Hamilton gagal memenuhi ekspektasi Verstappen

Kedua pebalap melaju ke balapan terakhir kampanye Formula Satu untuk memperebutkan gelar juara setelah Hamilton memenangkan Grand Prix Arab Saudi untuk mencapai poin yang sama dengan pebalap Belanda itu di Kejuaraan Pembalap.

Verstappen memiliki keuntungan saat pasangan bersiap untuk bertemu di Abu Dhabi pada hari Minggu, dengan pembalap Red Bull di ambang kemenangan balapan (9-8), yang berarti dia akan memenangkan gelar pertamanya jika Hamilton tidak meningkatkan hasilnya.

Kedua kontestan telah berada dalam hubungan kacau sepanjang tahun setelah bertabrakan tiga kali, yang terbaru adalah tabrakan belakang mobil Verstappen Inggris akhir pekan lalu.

Verstappen, bagaimanapun, menghadapi penalti 10 detik karena melambat tanpa tindakan pencegahan yang tepat – penalti lima detik sebelumnya karena mengambil keuntungan dari meninggalkan lintasan – dan Hamilton terdengar di radio dengan serius mempertanyakan perilaku lawannya.

Ketika ditanya apakah pendapatnya tentang Hamilton dan Mercedes, yang bertujuan untuk memenangkan rekor kejuaraan kedelapan, telah berubah musim ini, Verstappen mengatakan pada hari Kamis: “Ya, tidak dengan cara yang sangat tinggi dan positif.

“Rupanya aku melakukan sesuatu yang salah [for the collision in Saudi Arabia], Seperti yang saya katakan, orang lain melakukan hal yang persis sama dan tidak mendapatkan apa-apa.

“Kami berdua di giliran dan entah bagaimana mereka menyimpulkan bahwa itu adalah kesalahan saya, saya tidak setuju.

“Hukuman lain [causing the collision] Saya juga tidak setuju, setelah itu [Hamilton] Dia mendorong saya keluar trek, dia melihat saya juga, dia tidak berbelok ke dalam, dia mendorong saya keluar dari garis putih, tepi trek dan hanya datang untuk memperingatkannya tentang hal itu.

“Ini tidak seperti yang seharusnya, itu tidak benar karena rasanya pembalap lain bisa melakukan hal yang berbeda dan saya hanya merasa seperti mendapat penalti.”

Sebelum akhir pekan, Direktur FIA Michael Masi mengeluarkan peringatan aturan, yang menyatakan bahwa pembalap dapat dihukum dengan pengurangan poin jika mereka merasa sengaja menabrak lawan mereka.

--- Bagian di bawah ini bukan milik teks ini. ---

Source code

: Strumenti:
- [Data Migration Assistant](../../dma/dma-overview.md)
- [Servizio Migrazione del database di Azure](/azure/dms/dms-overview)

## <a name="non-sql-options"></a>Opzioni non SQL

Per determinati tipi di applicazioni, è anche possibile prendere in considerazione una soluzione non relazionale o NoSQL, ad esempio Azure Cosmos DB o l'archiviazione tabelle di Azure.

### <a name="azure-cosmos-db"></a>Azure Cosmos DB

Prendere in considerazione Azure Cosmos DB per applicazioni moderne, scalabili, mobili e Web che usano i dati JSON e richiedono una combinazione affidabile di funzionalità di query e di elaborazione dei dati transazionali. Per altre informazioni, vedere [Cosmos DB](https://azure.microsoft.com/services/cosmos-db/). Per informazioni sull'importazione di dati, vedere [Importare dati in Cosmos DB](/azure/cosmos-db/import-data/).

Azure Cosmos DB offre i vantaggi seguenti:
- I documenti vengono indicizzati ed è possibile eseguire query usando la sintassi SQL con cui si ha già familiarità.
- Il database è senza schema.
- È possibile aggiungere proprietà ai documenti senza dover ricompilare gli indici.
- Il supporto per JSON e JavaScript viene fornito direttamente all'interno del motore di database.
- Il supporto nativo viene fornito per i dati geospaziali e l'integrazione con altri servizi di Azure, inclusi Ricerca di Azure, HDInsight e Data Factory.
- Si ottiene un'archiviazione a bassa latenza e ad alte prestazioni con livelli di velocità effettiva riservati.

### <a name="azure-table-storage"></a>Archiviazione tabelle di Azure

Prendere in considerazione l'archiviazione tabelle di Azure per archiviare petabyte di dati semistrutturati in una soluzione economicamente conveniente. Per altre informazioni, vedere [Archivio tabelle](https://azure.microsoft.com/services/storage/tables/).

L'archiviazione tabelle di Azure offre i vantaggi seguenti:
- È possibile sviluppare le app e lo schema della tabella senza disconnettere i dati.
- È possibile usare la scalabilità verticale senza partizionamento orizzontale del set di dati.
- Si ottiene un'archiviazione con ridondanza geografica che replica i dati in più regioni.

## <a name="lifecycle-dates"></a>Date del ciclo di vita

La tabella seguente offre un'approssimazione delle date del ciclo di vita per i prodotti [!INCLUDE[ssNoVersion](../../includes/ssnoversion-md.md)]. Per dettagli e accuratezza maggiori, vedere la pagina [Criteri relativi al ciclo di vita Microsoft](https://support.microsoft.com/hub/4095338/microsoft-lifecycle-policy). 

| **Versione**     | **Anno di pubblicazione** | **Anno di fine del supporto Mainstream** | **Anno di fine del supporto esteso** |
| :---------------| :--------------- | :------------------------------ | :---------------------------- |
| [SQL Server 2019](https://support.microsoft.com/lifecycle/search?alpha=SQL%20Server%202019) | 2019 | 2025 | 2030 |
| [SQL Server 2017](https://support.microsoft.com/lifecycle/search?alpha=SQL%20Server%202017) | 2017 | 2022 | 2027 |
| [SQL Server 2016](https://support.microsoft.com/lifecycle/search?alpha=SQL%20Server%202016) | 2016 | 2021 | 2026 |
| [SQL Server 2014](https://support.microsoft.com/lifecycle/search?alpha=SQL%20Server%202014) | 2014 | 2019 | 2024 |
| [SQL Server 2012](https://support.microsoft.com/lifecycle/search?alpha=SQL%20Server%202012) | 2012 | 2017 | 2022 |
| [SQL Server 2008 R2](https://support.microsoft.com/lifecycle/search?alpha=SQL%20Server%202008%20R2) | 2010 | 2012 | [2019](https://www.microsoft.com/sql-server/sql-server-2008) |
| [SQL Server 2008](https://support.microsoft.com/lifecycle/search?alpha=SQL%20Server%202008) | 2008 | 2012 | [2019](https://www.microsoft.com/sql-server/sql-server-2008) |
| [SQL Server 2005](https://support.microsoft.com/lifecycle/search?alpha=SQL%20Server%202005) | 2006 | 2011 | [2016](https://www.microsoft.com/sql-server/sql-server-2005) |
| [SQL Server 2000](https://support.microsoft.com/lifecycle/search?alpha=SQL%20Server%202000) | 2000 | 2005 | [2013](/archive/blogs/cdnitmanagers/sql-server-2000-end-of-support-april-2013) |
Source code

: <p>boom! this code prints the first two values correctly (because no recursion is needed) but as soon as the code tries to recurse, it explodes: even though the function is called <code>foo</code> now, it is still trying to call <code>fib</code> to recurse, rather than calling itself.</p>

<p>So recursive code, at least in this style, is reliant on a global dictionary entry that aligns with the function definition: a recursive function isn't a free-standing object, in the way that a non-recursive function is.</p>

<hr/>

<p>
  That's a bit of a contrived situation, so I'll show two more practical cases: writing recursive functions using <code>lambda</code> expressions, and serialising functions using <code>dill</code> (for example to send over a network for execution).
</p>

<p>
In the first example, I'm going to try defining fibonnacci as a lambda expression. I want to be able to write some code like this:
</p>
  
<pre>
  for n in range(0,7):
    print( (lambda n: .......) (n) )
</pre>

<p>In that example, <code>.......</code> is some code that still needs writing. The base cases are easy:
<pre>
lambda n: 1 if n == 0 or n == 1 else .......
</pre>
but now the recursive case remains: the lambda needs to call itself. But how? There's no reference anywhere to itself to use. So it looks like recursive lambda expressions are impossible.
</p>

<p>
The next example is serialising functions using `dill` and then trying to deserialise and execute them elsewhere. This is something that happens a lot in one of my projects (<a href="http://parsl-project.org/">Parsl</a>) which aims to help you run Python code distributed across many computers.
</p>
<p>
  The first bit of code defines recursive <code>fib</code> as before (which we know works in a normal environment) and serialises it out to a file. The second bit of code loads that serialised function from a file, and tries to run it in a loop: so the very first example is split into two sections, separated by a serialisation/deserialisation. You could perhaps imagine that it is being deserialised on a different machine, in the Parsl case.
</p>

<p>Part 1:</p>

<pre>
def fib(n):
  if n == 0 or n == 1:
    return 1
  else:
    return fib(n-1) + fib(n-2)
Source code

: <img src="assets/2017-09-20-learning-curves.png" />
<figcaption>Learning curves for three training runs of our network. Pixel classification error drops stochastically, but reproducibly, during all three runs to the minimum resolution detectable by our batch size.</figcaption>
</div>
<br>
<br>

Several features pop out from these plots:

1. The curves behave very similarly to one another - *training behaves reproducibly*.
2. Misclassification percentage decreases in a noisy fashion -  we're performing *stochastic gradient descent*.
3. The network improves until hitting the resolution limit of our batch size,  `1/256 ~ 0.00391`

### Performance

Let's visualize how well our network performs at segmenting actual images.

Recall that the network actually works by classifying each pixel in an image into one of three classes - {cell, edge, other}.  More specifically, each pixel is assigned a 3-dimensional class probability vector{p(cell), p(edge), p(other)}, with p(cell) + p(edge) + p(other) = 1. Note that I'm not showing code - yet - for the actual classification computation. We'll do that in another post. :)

Masi menambahkan bahwa steward dapat memutuskan untuk memberlakukan larangan rasial pada perilaku yang tidak diinginkan, tetapi Verstappen bersikeras bahwa jika dia tidak duduk untuk makan malam dengan Hamilton, dia akan diberi selamat jika dia menang secara adil.

“Saya tidak berpikir kita perlu duduk,” kata Verstappen pada konferensi pers. “Kami berdua datang untuk menang.

“Saya akan melakukan semua yang saya bisa untuk memenangkan apa yang dibutuhkan dalam hal poin dan untuk memenangkan kejuaraan.

“Saya pikir kami berkompetisi dengan baik bersama sepanjang tahun dan saya pikir kami menampilkan pertunjukan yang bagus untuk semua orang di penghujung hari. Jadi kami berharap kami bisa melakukannya di sini.”